Dendias'ın gece gündüz kışkırtıcılık yaptığını, sonra da "Biz hukuktan yanayız, Türkiye isterse masaya otururuz." dediğini aktaran Çelik, şöyle konuştu:
"Bütün bu kışkırtıcılığı yapan sizsiniz, hukuku ihlal eden sizsiniz, şu andaki hükümet politikası içinde de en radikal, en saldırgan üslubu kullanan, her türlü diplomasi masasını devirmeye çalışan dili kullanan şahıs bu şahıs. Türkiye'ye geldiğinde basın toplantısı yaparken bile bütün dünyanın gözü önünde buraya kavga çıkarmaya geldiği, hırçınlık yapmaya geldiği, diplomasi adına konuşmak değil Yunanistan'daki marjinal çevreleri mutlu etmek üzere konuştuğu herkes tarafından görüldü. Aslında Yunanistan 6 aylığına, 1 seneliğine Dendias'a konuşma yasağı koysa, tansiyonun önemli ölçüde azalmasına hizmet etmiş olur. Yunanistan için de faydalı olur. Bu kadar gerilim, bu kadar yüksek tansiyon iyi bir şey değil."

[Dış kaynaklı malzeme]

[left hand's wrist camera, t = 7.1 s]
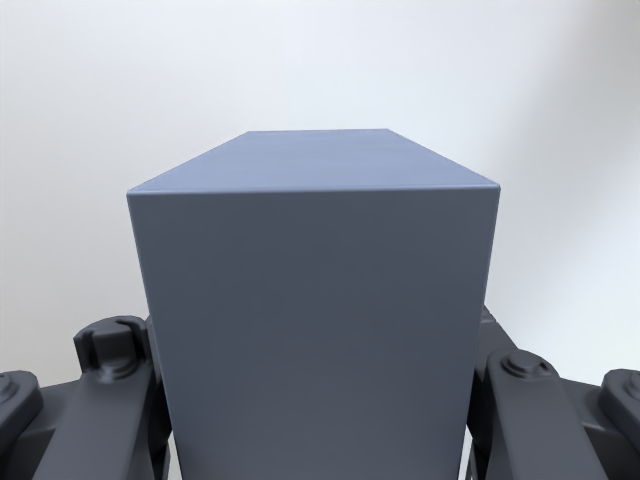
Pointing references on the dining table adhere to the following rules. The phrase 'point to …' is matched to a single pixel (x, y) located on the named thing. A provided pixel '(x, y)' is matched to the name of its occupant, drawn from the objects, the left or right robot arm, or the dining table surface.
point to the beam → (316, 304)
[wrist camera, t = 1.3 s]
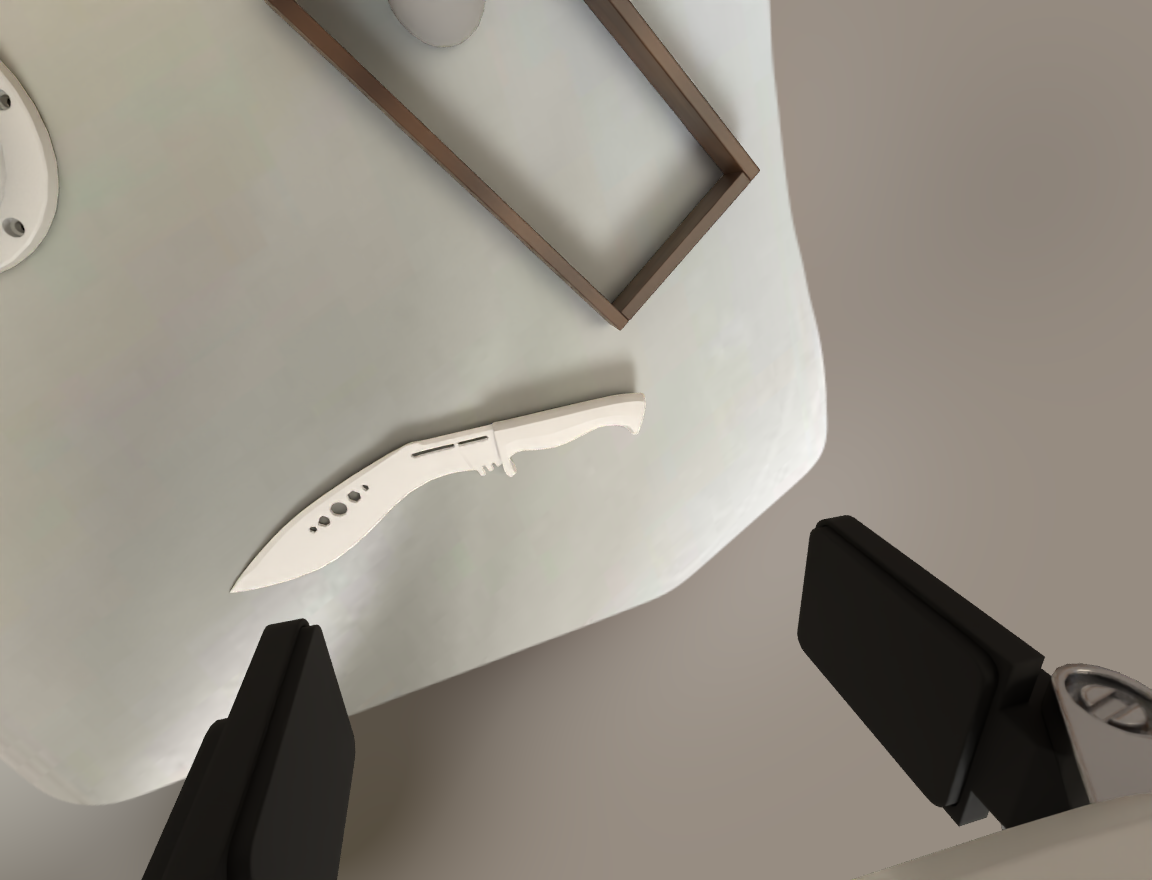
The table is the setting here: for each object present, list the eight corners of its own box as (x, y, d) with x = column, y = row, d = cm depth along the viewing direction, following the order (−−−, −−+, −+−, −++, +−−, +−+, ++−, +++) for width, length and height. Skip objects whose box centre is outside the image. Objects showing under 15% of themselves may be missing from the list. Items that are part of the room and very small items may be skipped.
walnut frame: (265, 3, 26) (249, -17, 24) (422, -228, 25) (419, -273, 22) (609, 323, 36) (620, 331, 34) (740, 173, 34) (761, 170, 32)
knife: (226, 603, 36) (169, 504, 33) (235, 587, 38) (181, 491, 35) (660, 493, 39) (647, 391, 36) (652, 482, 41) (639, 384, 37)
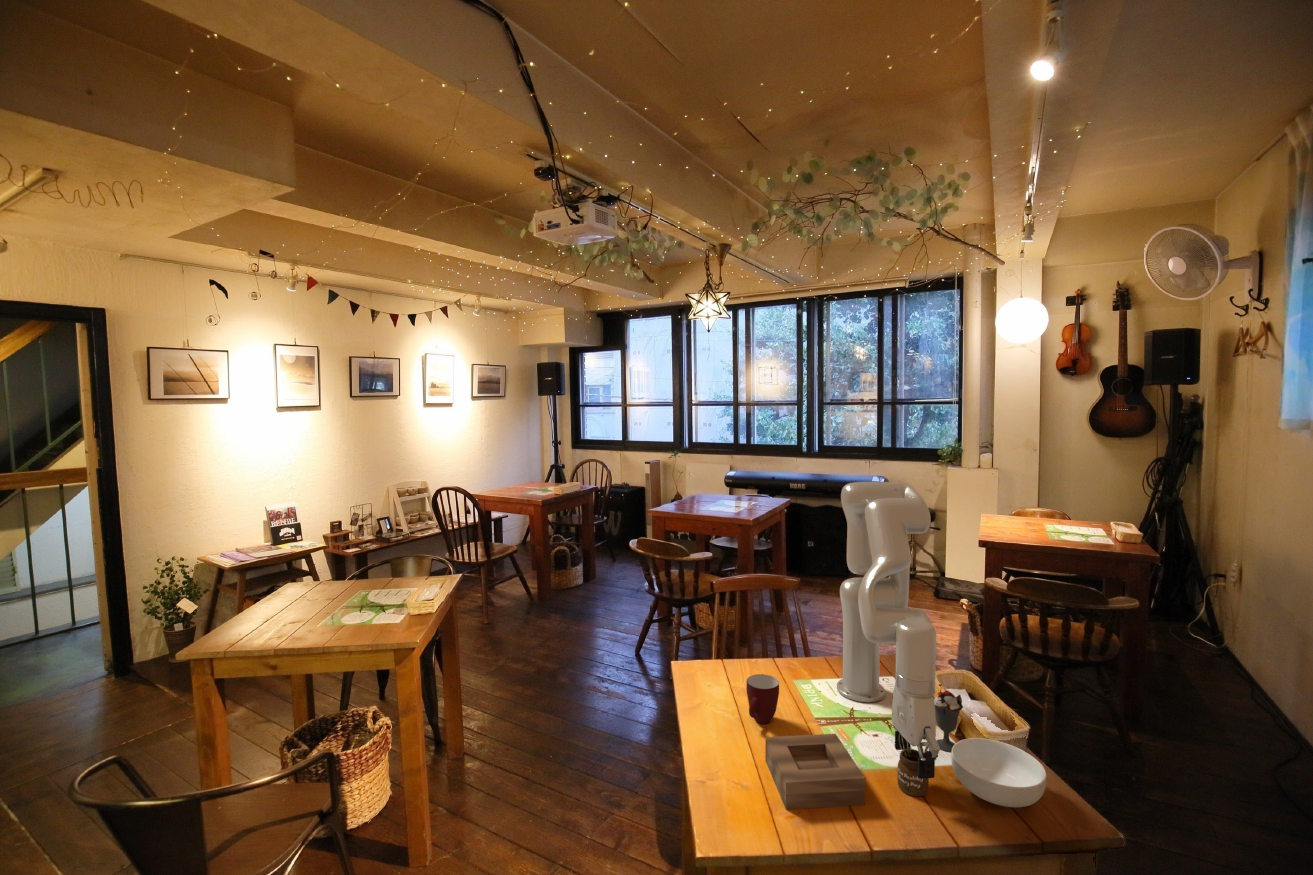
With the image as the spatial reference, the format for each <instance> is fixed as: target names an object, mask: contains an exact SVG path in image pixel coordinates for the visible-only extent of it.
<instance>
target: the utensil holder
mask: <svg viewBox="0 0 1313 875" xmlns="http://www.w3.org/2000/svg"><path fill="white" fill-rule="evenodd" d="M899 735H900V734H899ZM901 736H902V735H901ZM899 737H900V736H899ZM902 737H903V736H902ZM902 742H903V739H902ZM899 743H900V741H899ZM903 747H904V745H903ZM907 747H908V743H907ZM923 751H924V753H925V752H927V751H929V748H928V746H925V748H924V750H923ZM918 758H920V755H919V752H918V749H913V748H912V746H910V749H904V750H902V748H901V750H900V753H899V760H898V763H897V777H896V778H897V786H898V788H899V789H900V790H901V792H903V793H905V794H906V795H910V796H912V797H924V796H925V795H927V793H928V791H929V785H930V784H929V783H930V782H929V779H930V778H925V779H920V778H919V777H918Z"/></svg>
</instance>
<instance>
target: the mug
mask: <svg viewBox="0 0 1313 875" xmlns="http://www.w3.org/2000/svg"><path fill="white" fill-rule="evenodd" d="M746 695H747V696H746V697H747V702H748V714H749V716H750V717H751V718H752V719H754V721H755V722H756V723H757V724H762V725H766V724H767V725H768V724H769V723H771V721H772V720H773V718H774V716H775V715H776V712H777V706H778V702H779V701H778V700H779V696H780V681H779V680H778V679H777V677H775V676H773V675H771V674H770V675H768V674H763V673H757V674H752V675H751V676H748V677H747V678H746Z"/></svg>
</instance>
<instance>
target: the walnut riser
mask: <svg viewBox="0 0 1313 875" xmlns="http://www.w3.org/2000/svg"><path fill="white" fill-rule="evenodd" d="M764 753H765V755H764V758H765V764H766V765H767V768H768V771H769V772H770V775H771V777H772V780H773V782H774V785H775V787H776V789H777V792H778V794H779V797H780V799H781V801H782V804H783V807H784V809H785V810H797V809H817V808H819V809H820V808H830V807H831V808H832V807H835V808H836V807H848V806H852V807H853V806H865V805H866V777H865V776H864V774H863V773H862V771H861V769H860V768H859V767H858V765H857V764H856V762H855V761H854V759H853V757H852V756H851V754H850V753H849V751H848V750H847V748H846V746H845V745H844V744H843V743H842V741H841V740H840V738H839V737H838V735H837V734H836V733H823V734H822V733H821V734H802V735H800V734H798V735H783V736H782V735H780V736H766V737H765V752H764Z"/></svg>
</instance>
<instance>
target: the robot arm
mask: <svg viewBox="0 0 1313 875" xmlns="http://www.w3.org/2000/svg"><path fill="white" fill-rule="evenodd" d="M840 492H841V493H840V502H841V506H842V510H843V513H844V516H845V519H846V523H847V524H846V525H847V526H846V527H847V529H846V530H847V531H846V533H847V534H846V535H847V537H846V564H847V565H846V566H847V567H848V570H849V571H850V572H851V573H852V574H854V575H855V574H856V575H861V576H863V577H852V578H847V579H845V580H844V581H842V582H841V585H840V587H839V597H840V604H841V609H842V678H841V679H840V680H838V681H837V683H836V689H837V692H838V693H839V694H840V695H841V696H843V697H845V698H846V699H849V700H852V701H856V702H861V703H875V702H879V701H881V700H883V699H884V698H885V697H886V689H885V688H884V686H883V685H882V684H881V683H880V655H881V654H880V653H881V652H880V650H881V649H880V647H881V646H880V644H881V645H895V679H894V680H895V682H894V687H893V693H892V703H891V704H892V706H891V722H892V723H891V724H892V725H893V727H894V748H895V750H896V751H902V750H904V749H910V747H917V751H918V752H919V755H920V758H918V777H919V778H920V779H925V778H929V779H933V778H935V777H936V776H935V775H936V774H935V773H936V772H935V771H936V770H935V768H936V760H937V758H939V753H940V751H941V749H940V747H939V745H938V743H937V741H936V740H937V720H936V712H935V703H934V698H935V696H934V695H935V694H936V664H937V663H936V660H937V631H936V628H935V627H934V626H933V625H932V621H931V618H930V617H929V615H928V614H927V613H926V611H924V610H923V609H920V608H915V607H908V604H909V596H910V594H909V592H910V591H909V590H910V574H911V573H910V570H911V565H912V561H913V558H912V555H911V554H912V553H911V550H910V543H909V539H908V534H909V535H910V534H916V535H917V534H920V535H921V534H925V533H927V532H928V530H930V526H931V513H930V510H929V507H928V504H927V503H926V500H925V499H924V498H923V497H922V496H921V494H920V493H919V492H918V491H917V489H915V488H914V487H913V486H912V484H910V483H908V482H903V481H901V482H900V481H885V482H884V481H856V482H855V481H854V482H849V483H846V484H845V485H844V486H843V487H842V489H841V491H840ZM899 734H900V735H899ZM901 735H902V736H903V737H902V736H901ZM899 736H900V737H899ZM902 739H903V742H902ZM923 740H925V741H923ZM899 741H900V743H899ZM907 743H908V747H907ZM903 745H904V747H903ZM926 746H928V750H927V752H925V753H924V751H925V750H924V748H923V747H926ZM901 748H902V750H901Z"/></svg>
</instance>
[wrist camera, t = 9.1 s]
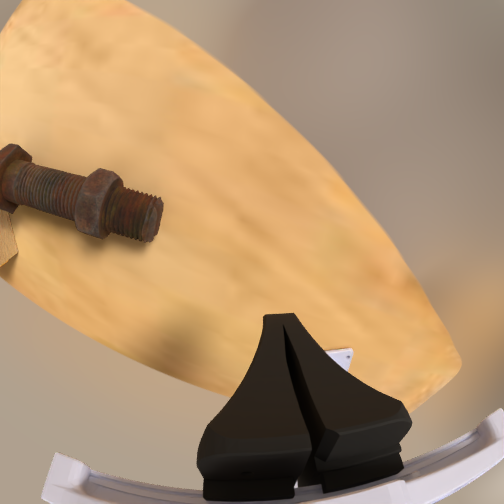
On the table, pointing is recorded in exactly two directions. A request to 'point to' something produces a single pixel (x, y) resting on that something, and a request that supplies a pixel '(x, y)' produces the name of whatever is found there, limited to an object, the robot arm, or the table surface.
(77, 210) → the bolt
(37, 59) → the table surface
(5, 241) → the block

Çelik, bir gazetecinin "Tokat Valiliğinin 30 Ağustos'ta düzenlediği resepsiyonda valinin elini sıkmayan askerler Milli Savunma Bakanlığınca görevden alındı. Bu olaya ilişkin değerlendirmeniz ne olur?" sorusunu da şöyle yanıtladı:
"Gerek Tokat Valiliğinde gerçekleşen olay, daha önce de Kayseri'de gerçekleşen olay, bunlar asla kabul edilemez. Hiçbir şekilde devlet adabına, emir komuta zincirine uymayan şeyler. Türk Silahlı Kuvvetleri hukuka, Anayasa'ya bağlı, bütün bir felsefesinin temeline disiplini koymuş çok büyük ve güçlü bir ordu. Orada valiye, mülki idare amirine karşı yapılan bu saygısızlık Türk subayına yakışmaz. Bunun bilincinde olarak daha olay olur olmaz Milli Savunma Bakanlığı tarafından gereken soruşturma açılmış, tahkikat yapılmış, soruşturmanın selameti açısından bu kişiler açığa alınmıştır ve Yüksek Disiplin Kuruluna sevk edilmiştir."